Marinho Chagas (centro) na Copa do Mundo de 1974
Quando pensamos em Copa do Mundo, a mente logo viaja para os gramados da Europa, do México ou do Catar. Mas você sabia que o Rio Grande do Norte tem capítulos guardados a sete chaves na enciclopédia oficial dos mundiais?
Seja revolucionando a forma de jogar futebol ou servindo de palco para os momentos mais bizarros da história recente do esporte, o solo potiguar exala a mística da redonda. Pegue o seu café e venha conferir duas curiosidades históricas fascinantes que conectam o RN ao maior espetáculo da Terra!
1. 1974: O “Diabo Louro” de Natal que peitou o mundo (e o próprio goleiro)
Para abrir nosso baú de memórias, precisamos viajar até a Copa de 1974, na Alemanha Ocidental. Ali, o mundo conheceu um jovem nascido em Natal que mudaria para sempre a posição de lateral-esquerdo: Francisco das Chagas Marinho, o eterno Marinho Chagas.
Conhecido pelo apelido de “Bruxa” ou “Diabo Louro” devido aos seus longos cabelos loiros e irreverência, Marinho tinha uma peculiaridade técnica: era um lateral-esquerdo totalmente destro.
- A Revolução: Em uma época em que defensores apenas guardavam posição, Marinho Chagas avançava feito um ponta, driblava com facilidade e soltava bombas de fora da área. Ele praticamente inventou o conceito moderno de “ala”.
- O Reconhecimento: Mesmo com o Brasil terminando em 4º lugar, Marinho foi eleito o melhor lateral-esquerdo do planeta naquela Copa.
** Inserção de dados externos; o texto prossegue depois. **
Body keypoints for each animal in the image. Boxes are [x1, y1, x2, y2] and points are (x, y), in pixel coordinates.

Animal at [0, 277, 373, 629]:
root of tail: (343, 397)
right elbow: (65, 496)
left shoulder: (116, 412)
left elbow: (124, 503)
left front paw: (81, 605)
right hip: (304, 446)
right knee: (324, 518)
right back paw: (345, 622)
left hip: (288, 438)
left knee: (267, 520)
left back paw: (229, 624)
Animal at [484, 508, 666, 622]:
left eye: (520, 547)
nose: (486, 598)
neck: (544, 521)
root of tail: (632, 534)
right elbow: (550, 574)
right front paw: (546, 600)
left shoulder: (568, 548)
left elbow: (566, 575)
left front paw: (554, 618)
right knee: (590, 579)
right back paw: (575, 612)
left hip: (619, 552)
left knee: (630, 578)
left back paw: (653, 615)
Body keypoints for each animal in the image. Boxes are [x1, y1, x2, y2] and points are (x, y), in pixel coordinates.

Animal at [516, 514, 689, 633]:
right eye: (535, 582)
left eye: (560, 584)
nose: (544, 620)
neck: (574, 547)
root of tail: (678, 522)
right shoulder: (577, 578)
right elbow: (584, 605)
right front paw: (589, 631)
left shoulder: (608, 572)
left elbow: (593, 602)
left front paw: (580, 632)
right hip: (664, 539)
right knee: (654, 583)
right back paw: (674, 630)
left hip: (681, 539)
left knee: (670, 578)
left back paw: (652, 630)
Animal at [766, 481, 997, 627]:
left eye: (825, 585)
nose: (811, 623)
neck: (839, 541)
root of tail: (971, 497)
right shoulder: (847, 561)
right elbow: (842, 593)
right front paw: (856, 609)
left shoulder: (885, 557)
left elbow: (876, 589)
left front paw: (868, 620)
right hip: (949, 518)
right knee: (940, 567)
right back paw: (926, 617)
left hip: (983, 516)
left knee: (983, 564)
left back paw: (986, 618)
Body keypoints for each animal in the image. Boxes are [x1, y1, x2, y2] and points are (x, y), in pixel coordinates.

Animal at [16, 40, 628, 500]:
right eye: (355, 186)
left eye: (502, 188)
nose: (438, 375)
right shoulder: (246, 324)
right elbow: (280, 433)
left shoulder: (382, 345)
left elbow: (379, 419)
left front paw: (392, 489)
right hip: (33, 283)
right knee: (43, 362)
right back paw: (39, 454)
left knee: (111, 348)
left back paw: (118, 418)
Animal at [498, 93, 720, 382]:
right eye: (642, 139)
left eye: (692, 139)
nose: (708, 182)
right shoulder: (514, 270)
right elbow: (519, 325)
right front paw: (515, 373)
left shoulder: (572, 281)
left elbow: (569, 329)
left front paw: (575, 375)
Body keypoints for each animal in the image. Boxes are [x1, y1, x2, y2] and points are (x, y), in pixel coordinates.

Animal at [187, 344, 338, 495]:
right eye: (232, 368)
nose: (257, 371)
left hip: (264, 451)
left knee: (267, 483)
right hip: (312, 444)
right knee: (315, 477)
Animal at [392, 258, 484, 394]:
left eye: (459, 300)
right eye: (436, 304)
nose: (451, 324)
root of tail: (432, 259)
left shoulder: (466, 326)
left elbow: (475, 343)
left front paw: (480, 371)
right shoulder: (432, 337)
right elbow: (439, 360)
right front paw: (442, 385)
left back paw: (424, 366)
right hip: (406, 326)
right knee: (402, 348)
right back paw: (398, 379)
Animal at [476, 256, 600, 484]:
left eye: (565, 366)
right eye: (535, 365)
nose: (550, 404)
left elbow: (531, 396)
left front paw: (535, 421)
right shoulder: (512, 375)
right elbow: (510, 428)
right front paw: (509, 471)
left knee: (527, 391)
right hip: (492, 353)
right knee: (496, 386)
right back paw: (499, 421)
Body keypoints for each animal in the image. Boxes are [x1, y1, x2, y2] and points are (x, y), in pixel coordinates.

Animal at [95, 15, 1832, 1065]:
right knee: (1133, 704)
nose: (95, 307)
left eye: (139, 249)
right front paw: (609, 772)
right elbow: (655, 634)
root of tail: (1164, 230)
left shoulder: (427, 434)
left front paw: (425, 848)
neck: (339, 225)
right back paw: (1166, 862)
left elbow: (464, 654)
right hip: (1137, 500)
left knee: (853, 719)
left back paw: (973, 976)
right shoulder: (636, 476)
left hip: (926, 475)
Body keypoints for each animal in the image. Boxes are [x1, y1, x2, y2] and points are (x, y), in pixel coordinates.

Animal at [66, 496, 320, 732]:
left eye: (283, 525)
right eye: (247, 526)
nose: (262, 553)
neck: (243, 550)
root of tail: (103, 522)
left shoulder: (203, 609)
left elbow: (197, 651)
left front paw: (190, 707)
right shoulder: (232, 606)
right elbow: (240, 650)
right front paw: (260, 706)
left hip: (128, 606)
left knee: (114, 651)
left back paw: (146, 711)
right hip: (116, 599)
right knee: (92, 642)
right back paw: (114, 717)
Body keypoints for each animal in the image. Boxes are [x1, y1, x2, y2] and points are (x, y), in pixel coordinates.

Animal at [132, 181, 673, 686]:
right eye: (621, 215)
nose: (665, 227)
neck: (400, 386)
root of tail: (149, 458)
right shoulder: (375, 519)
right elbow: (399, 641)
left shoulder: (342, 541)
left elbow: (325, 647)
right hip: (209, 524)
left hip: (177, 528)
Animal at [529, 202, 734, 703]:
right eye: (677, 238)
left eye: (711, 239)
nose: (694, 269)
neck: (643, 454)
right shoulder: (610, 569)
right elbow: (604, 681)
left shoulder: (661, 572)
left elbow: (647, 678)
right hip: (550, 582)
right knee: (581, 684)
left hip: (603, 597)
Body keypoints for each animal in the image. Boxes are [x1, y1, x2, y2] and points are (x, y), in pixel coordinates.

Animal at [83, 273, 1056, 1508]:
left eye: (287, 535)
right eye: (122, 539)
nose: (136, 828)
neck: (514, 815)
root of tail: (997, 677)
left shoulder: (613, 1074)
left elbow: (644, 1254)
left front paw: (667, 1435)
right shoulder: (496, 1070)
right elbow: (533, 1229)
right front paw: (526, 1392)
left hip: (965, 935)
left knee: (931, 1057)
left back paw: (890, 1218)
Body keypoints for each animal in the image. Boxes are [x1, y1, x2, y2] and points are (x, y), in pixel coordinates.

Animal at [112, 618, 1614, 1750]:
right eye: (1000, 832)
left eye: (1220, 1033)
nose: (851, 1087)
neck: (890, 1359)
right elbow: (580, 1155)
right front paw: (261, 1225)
O estopim da discórdia: Nem todo mundo aguentava o estilo ofensivo do potiguar. Na disputa do terceiro lugar contra a Polônia, o craque Grzegorz Lato aproveitou o espaço deixado pelo ataque de Marinho e marcou o gol da vitória polonesa. O clima esquentou tanto que Marinho e o ranzinza goleiro Leão chegaram às vias de fato, trocando sopapos no vestiário logo após o jogo! Uma briga histórica motivada, segundo o próprio Marinho anos mais tarde, por puro ciúme da sua irreverência e sucesso com o público.
2. 2014: O estádio que quase foi em Parnamirim e a “Mordida” que chocou o mundo
Dando um salto de 40 anos no tempo, a Copa do Mundo de 2014 transformou o Rio Grande do Norte em uma subsede oficial do torneio. A Arena das Dunas foi o palco de grandes jogos, mas os bastidores dessa história guardam duas pérolas:
O Projeto “Estrela dos Reis Magos”
Antes de o icônico Machadão ser demolido para dar lugar à Arena das Dunas em Natal, o planejamento original da Copa de 2014 era completamente diferente. Em 2007, o projeto inicial previa a construção de um estádio monumental chamado Estádio Estrela dos Reis Magos, e a localização escolhida para receber a Copa do Mundo era o município metropolitano de Parnamirim! No fim das contas, a engenharia e a logística política mudaram os rumos, mantendo a estrutura na capital, mas Parnamirim por muito pouco não carimbou seu nome no mapa oficial da FIFA.
O dia em que a Arena virou ringue (ou petisqueira)
Se Parnamirim ficou no “quase”, a Arena das Dunas garantiu o momento mais icônico e comentado da Copa de 2014 mundialmente.
No dia 24 de junho de 2014, Itália e Uruguai se enfrentavam em um jogo tenso pela fase de grupos. Foi quando, num lance sem bola dentro da área, o craque uruguaio Luis Suárez simplesmente mordeu o ombro do zagueiro italiano Giorgio Chiellini.
As câmeras flagraram a marca dos dentes, o lance viralizou instantaneamente no planeta inteiro e Suárez acabou suspenso do restante da Copa. Um dos momentos mais bizarros da história do futebol aconteceu bem ali, sob o sol potiguar.